──────── Extracted text ────────

XLVI. How to Write Good
Have you ever wanted to be writer, but just didn't know how to get started? Take it from me, someone who has had tremendous success publishing vacuous pieces with a 500 word quota: Writing can be fun and profitable with little money down.
A lot of people want to be as successful as me. That's understandable, although unrealistic. Yet, I have made up a list of pointers to help you in your quixotic quest.
Mistake No. 1: Quitting your job in order to devote your full time to writing. This is always a bad idea. The better idea is to write on company time and leech benefits. You can also hide behind cubicles and fake plants taking notes on co-workers for character traits and story ideas. "Susan had a lazy eye and was having an affair with Chuck, the gimp from HR who smelled like Funyuns."
Mistake No. 2: Not writing a best-seller. I have always been amazed at people who choose not to write a best-seller in order to write about something they have a passion for. We don't care about your relationship with your alcoholic dad. We want a Quidditch match or a character named Bourne. Sex scenes are good, too.
Mistake No. 3: Using clichés. I have seen a million and one writers who don't realize that clichés are as tired as a worn-out old carpet in Grandma's house on Christmas morning, as it were. Think outside the box, push the envelope and always make certain you are playing offense.
Now let's talk obstacles facing the new writer.
Obstacle No. 1: The blank page. One of the most difficult things for a writer is facing the blank page. This is easily remedied by throwing blood or gravel on the page to make it less white and more unblanky. Then you can step away from the desk and start to drink without guilt.
Obstacle No. 2: Subject matter. What should you write about? I have always found that a good way to start off a story is "I am great because ..." It never fails to lift my spirits and inform the reader about her world.
In order to let you in on what we writers call "process," I am including an excerpt of one of my poorer stories with accompanying notes on where I went wrong.
"Hey, reader! Long time no talk. Here is another self-involved un-relatable story about me and my annoyances at things in the world. Quidditch match, Quidditch match. I was at the supermarket. Bourne!"

────────

> _Task statement_:
Name each numbered mistake in the writing advice piece, using its own wording.

──────── Raw data ────────

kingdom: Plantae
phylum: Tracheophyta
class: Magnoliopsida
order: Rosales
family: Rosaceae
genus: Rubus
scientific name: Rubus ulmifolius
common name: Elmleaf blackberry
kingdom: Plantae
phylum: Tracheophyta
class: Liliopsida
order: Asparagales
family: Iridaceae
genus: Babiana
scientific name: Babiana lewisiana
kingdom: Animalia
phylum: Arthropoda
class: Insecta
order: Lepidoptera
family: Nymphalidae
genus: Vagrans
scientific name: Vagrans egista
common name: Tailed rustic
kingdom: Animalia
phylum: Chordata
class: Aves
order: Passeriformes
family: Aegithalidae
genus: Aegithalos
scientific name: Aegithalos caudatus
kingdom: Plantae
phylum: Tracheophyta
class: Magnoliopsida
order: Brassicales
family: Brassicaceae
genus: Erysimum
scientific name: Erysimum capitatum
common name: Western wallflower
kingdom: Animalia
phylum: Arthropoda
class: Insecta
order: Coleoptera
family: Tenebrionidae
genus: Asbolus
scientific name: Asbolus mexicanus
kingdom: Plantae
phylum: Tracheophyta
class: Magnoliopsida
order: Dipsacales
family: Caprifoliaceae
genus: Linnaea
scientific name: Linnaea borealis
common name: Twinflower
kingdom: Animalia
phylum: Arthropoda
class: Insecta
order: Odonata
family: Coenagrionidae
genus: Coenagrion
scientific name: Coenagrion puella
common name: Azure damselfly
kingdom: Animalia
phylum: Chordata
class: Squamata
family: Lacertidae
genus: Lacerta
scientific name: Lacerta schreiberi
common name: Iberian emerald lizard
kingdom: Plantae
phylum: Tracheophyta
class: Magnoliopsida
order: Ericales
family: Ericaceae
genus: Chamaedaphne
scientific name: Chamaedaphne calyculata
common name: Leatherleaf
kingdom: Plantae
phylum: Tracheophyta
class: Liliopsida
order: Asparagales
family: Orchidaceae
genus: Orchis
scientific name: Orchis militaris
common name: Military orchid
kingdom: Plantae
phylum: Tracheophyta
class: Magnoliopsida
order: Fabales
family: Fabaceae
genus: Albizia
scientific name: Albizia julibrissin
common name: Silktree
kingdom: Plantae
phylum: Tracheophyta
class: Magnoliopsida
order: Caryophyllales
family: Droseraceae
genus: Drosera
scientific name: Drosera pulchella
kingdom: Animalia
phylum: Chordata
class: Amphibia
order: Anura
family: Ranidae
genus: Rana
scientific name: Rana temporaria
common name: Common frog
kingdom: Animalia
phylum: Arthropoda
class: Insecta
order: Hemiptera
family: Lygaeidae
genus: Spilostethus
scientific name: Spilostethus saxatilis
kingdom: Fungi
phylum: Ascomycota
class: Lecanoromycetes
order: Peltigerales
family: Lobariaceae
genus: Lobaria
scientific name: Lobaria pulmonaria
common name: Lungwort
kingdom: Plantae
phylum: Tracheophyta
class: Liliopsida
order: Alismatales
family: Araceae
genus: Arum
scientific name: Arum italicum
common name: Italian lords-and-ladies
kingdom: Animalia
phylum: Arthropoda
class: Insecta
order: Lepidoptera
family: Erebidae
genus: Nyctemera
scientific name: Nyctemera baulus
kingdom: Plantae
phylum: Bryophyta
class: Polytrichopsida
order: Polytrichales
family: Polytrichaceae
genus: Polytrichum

────────

> _Output of the exercise_:
Mistake No. 1: Quitting your job in order to devote your full time to writing.
Mistake No. 2: Not writing a best-seller.
Mistake No. 3: Using clichés.